* _WORK REQUIRED_:
The lines to copy run from the one containing "thumb tip: (780, 718)" through the last line of the listing; copy them exactly and nothing more.

((

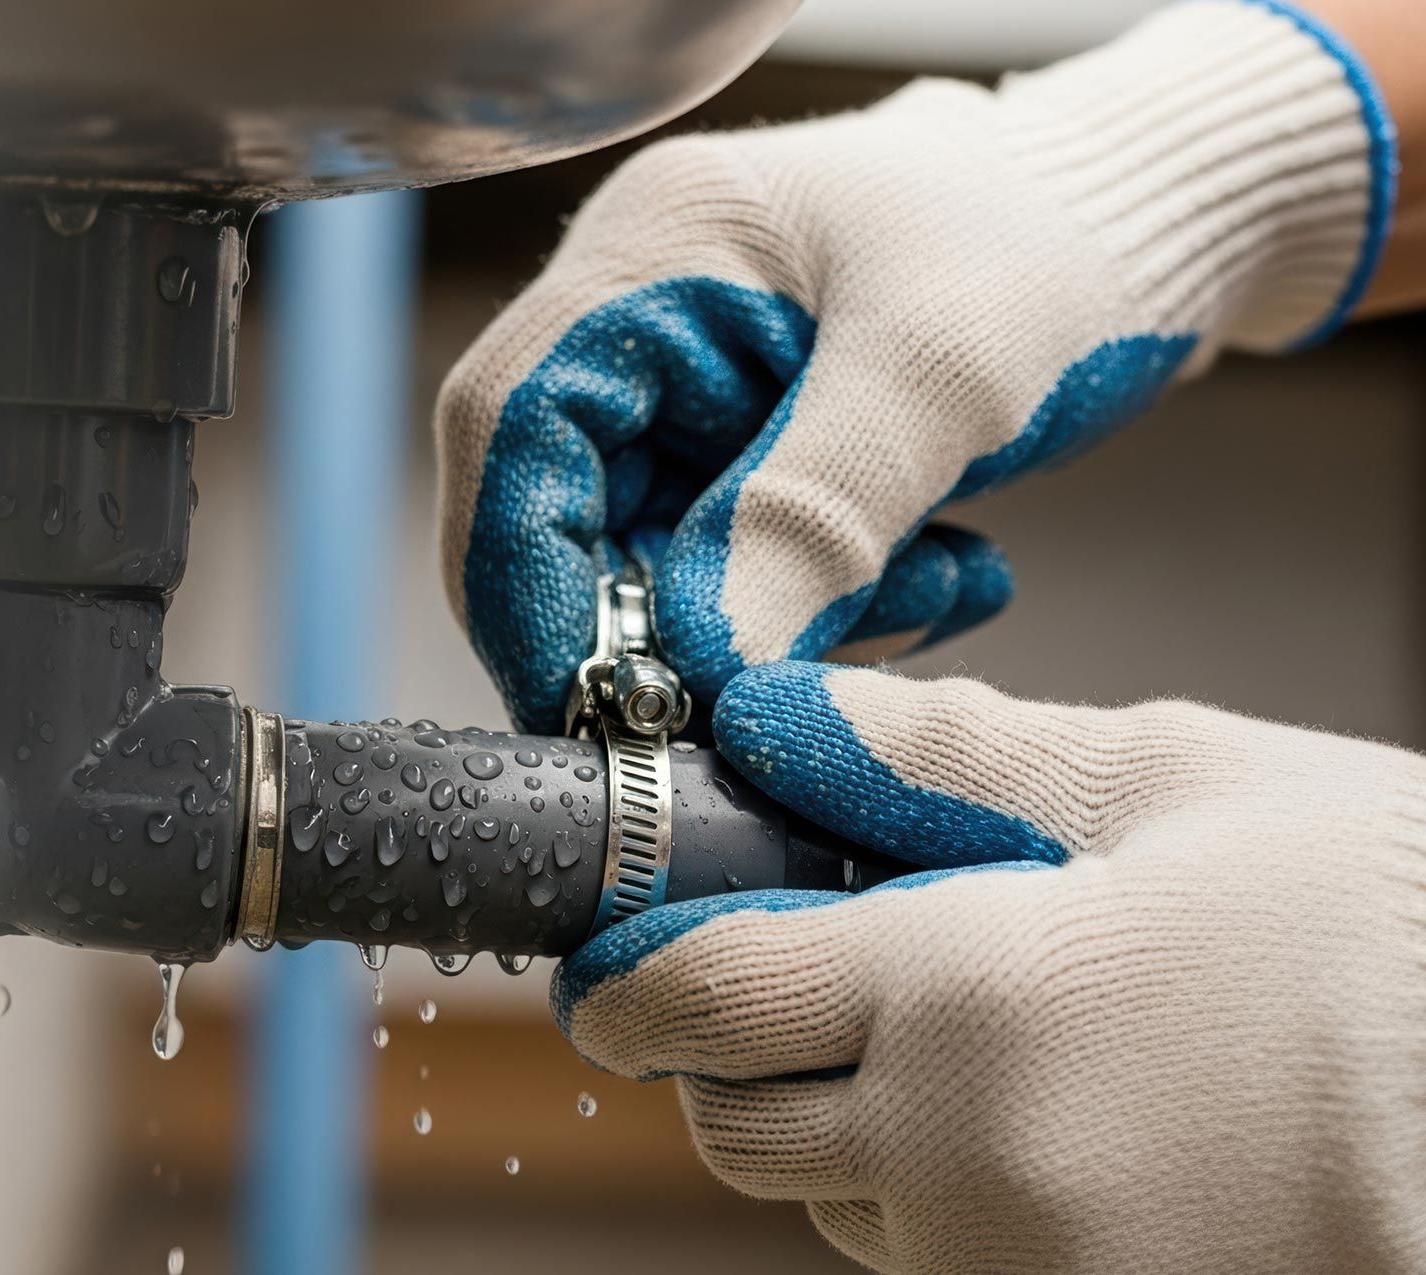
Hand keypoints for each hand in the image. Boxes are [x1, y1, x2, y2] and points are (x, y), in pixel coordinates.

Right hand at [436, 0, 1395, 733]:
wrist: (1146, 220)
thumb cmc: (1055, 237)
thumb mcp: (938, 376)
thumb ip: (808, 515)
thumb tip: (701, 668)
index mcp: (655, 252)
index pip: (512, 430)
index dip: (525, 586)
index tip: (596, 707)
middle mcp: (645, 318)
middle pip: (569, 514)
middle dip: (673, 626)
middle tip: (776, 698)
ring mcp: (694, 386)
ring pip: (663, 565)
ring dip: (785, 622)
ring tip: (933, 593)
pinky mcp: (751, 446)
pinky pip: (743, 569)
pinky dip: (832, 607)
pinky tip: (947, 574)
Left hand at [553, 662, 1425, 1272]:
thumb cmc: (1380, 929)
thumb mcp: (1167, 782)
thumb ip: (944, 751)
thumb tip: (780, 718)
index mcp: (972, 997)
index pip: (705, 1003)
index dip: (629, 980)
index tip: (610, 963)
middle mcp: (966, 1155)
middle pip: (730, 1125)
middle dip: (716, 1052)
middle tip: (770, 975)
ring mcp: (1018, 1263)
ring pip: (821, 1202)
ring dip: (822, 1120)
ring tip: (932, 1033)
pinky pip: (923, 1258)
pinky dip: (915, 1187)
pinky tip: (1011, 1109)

))

* _ANSWER TO THE EXERCISE_:
thumb tip: (780, 718)
index mcp: (972, 997)
index pip: (705, 1003)
index dip: (629, 980)
index tip: (610, 963)
middle mcp: (966, 1155)
middle pip: (730, 1125)
middle dip: (716, 1052)
middle tip: (770, 975)
ring mcp: (1018, 1263)
ring pip: (821, 1202)
ring dip: (822, 1120)
ring tip: (932, 1033)
pinky pip: (923, 1258)
pinky dip: (915, 1187)
pinky tip: (1011, 1109)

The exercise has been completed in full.